ELLSWORTH – The Hancock County Commissioners Tuesday in a split vote authorized Sheriff Scott Kane to proceed with an accreditation program for his department.
Kane initially pitched the program to the board in March.
“All of our policies are evaluated,” Kane said at the March 16 meeting. “If there are any policies we don’t have, we add those and meet the standards.”
Commissioners John Wombacher and Paul Paradis voted in favor. Chairman Bill Clark voted against.
The program is overseen by Dirigo Safety, which is an Auburn business that offers law enforcement training as well as workplace safety training. Dirigo Executive Vice President Shawn O’Leary, himself a former police officer, attended the meeting, which was held via online conference platform Zoom due to the pandemic.
The program was developed in conjunction with the Maine Police Chiefs Association. The accreditation program is described as “a voluntary process where police agencies in Maine prove their compliance with Maine law enforcement’s best practices.”
Clark, a retired sheriff, has several issues with the accreditation program.
“I don’t think there’s anybody who wouldn’t say it’s really beneficial,” Clark said. “So far with ten agencies accredited out of 146 in the state, there’s 136 out there who are not doing this. Are we smarter than they are? Are we more progressive than they are? Are we richer than they are?”

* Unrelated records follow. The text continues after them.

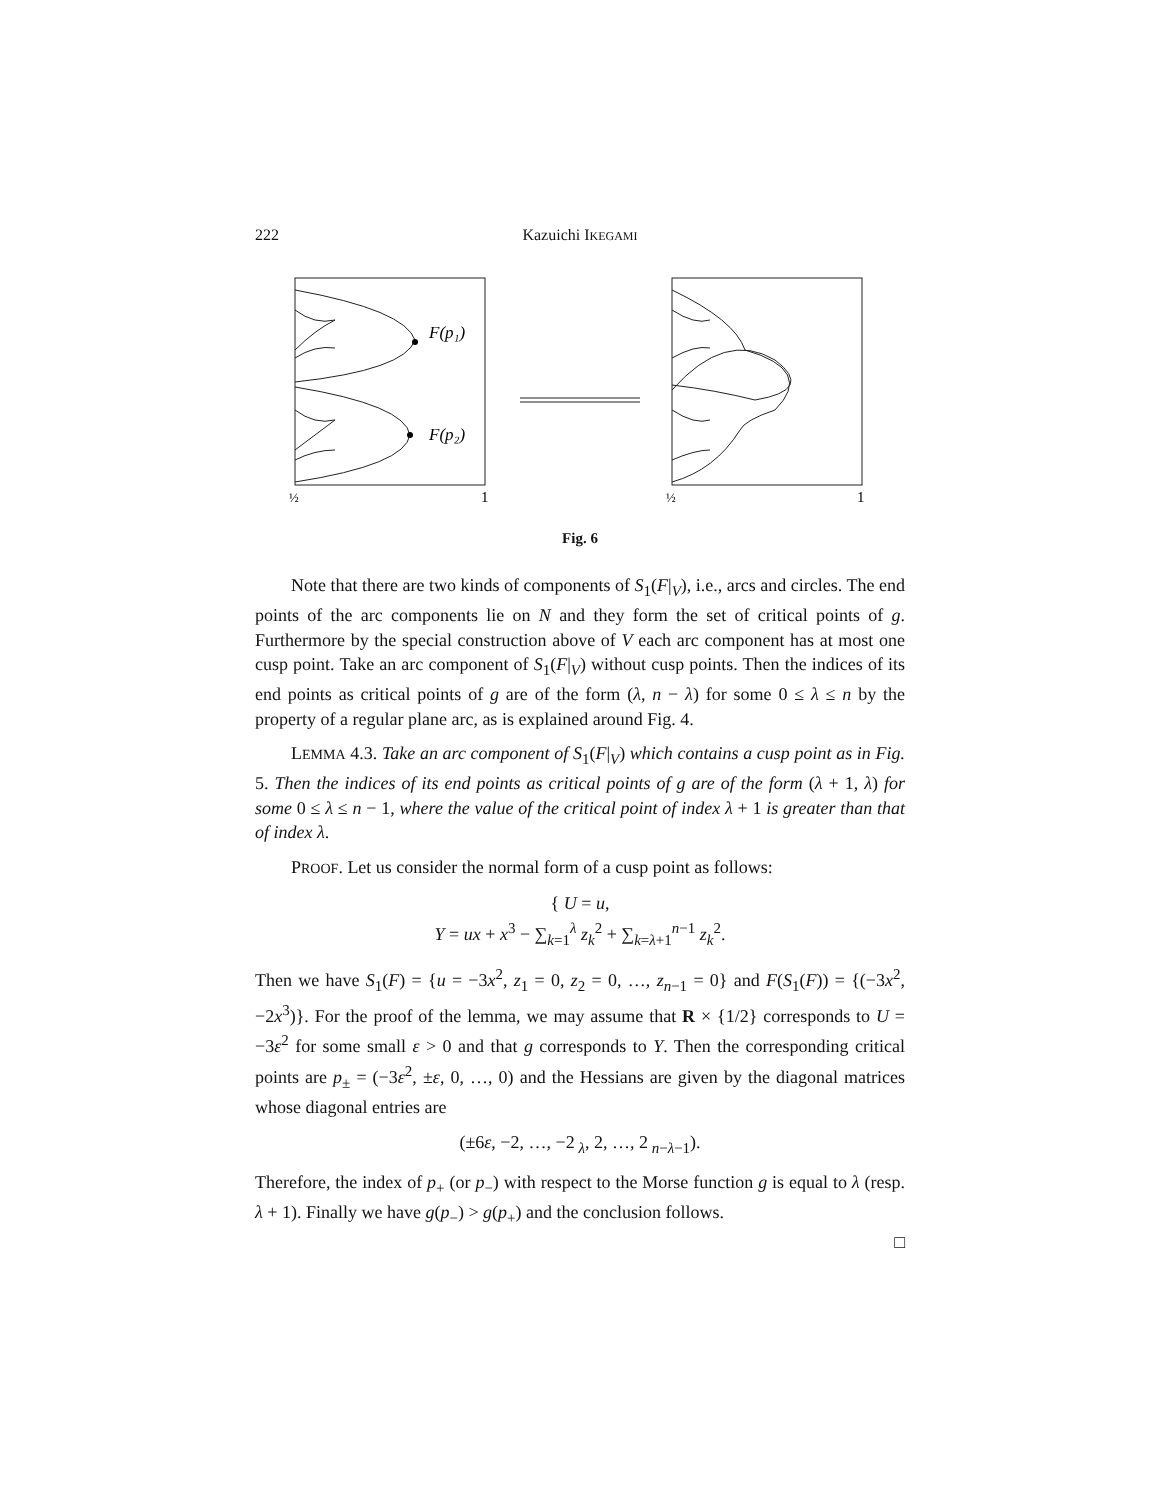222 Kazuichi IKEGAMI
F(p₁)
F(p₂)
½
1
½
1
Fig. 6
Note that there are two kinds of components of S<sub>1</sub>(F|<sub>V</sub>), i.e., arcs and circles. The end points of the arc components lie on N and they form the set of critical points of g. Furthermore by the special construction above of V each arc component has at most one cusp point. Take an arc component of S<sub>1</sub>(F|<sub>V</sub>) without cusp points. Then the indices of its end points as critical points of g are of the form (λ, n − λ) for some 0 ≤ λ ≤ n by the property of a regular plane arc, as is explained around Fig. 4.
LEMMA 4.3. Take an arc component of S<sub>1</sub>(F|<sub>V</sub>) which contains a cusp point as in Fig. 5. Then the indices of its end points as critical points of g are of the form (λ + 1, λ) for some 0 ≤ λ ≤ n − 1, where the value of the critical point of index λ + 1 is greater than that of index λ.
PROOF. Let us consider the normal form of a cusp point as follows:
{ U = u,
Y = ux + x<sup>3</sup> − ∑<sub>k=1</sub><sup>λ</sup> z<sub>k</sub><sup>2</sup> + ∑<sub>k=λ+1</sub><sup>n−1</sup> z<sub>k</sub><sup>2</sup>.
Then we have S<sub>1</sub>(F) = {u = −3x<sup>2</sup>, z<sub>1</sub> = 0, z<sub>2</sub> = 0, …, z<sub>n−1</sub> = 0} and F(S<sub>1</sub>(F)) = {(−3x<sup>2</sup>, −2x<sup>3</sup>)}. For the proof of the lemma, we may assume that R × {1/2} corresponds to U = −3ε<sup>2</sup> for some small ε > 0 and that g corresponds to Y. Then the corresponding critical points are p<sub>±</sub> = (−3ε<sup>2</sup>, ±ε, 0, …, 0) and the Hessians are given by the diagonal matrices whose diagonal entries are
(±6ε, −2, …, −2<sub>λ</sub>, 2, …, 2<sub>n−λ−1</sub>).
Therefore, the index of p<sub>+</sub> (or p<sub>−</sub>) with respect to the Morse function g is equal to λ (resp. λ + 1). Finally we have g(p<sub>−</sub>) > g(p<sub>+</sub>) and the conclusion follows.
□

The chairman questioned the timing.
“This is a discretionary program,” Clark said. “It’s very valuable, nevertheless, it is discretionary. Those programs should be presented at budget time” not mid-year.
Clark also questioned the cost.
“The cost is a big one,” he said. “The first three years is over $23,000.” That does not include the cost of bringing retired Major Richard Bishop back for a while to handle paperwork associated with the accreditation process. Sheriff Scott Kane said neither he nor his second-in-command Chief Deputy Patrick Kane have time to do that work.
Commissioner Paradis said the cost is cheaper than a civil suit.
O’Leary added, “accreditation is a risk management tool. It reduces liability in law enforcement. When law enforcement is sued, it’s usually for lack of training.”
“It’s a second set of eyes on everything we do, which I think is important,” said Paradis, who was familiar with the accreditation program from his time as a former Bar Harbor town councilor. “I think that’s important. The testing is documented. Not only did the deputy or officer review the policy but it was tested. I think that’s very important. Yes, it’s additional expense.”
“It was originally taken on by the Maine Chiefs and it was too big of a bite for them to handle,” Paradis said. “I really think this is going to be a savings moving forward. We need to get to this level of professionalism.”
Wombacher said he agreed with Paradis’ comments.
“I do want to thank the sheriff for being proactive,” Wombacher said. “It does seem to be a good fit. I like the idea that it’s going to be organized and maintained.”
Clark questioned the length of time Dirigo Safety has been operating the accreditation program.
“I’d like to see a more proven track record before we get involved,” said Clark. “I’m just having problems supporting this.”
Paradis said there has been talk in the legislature about mandating an accreditation program for Maine’s police departments.
“With the temperament around the country – it’s a benefit, no question about it,” Kane said.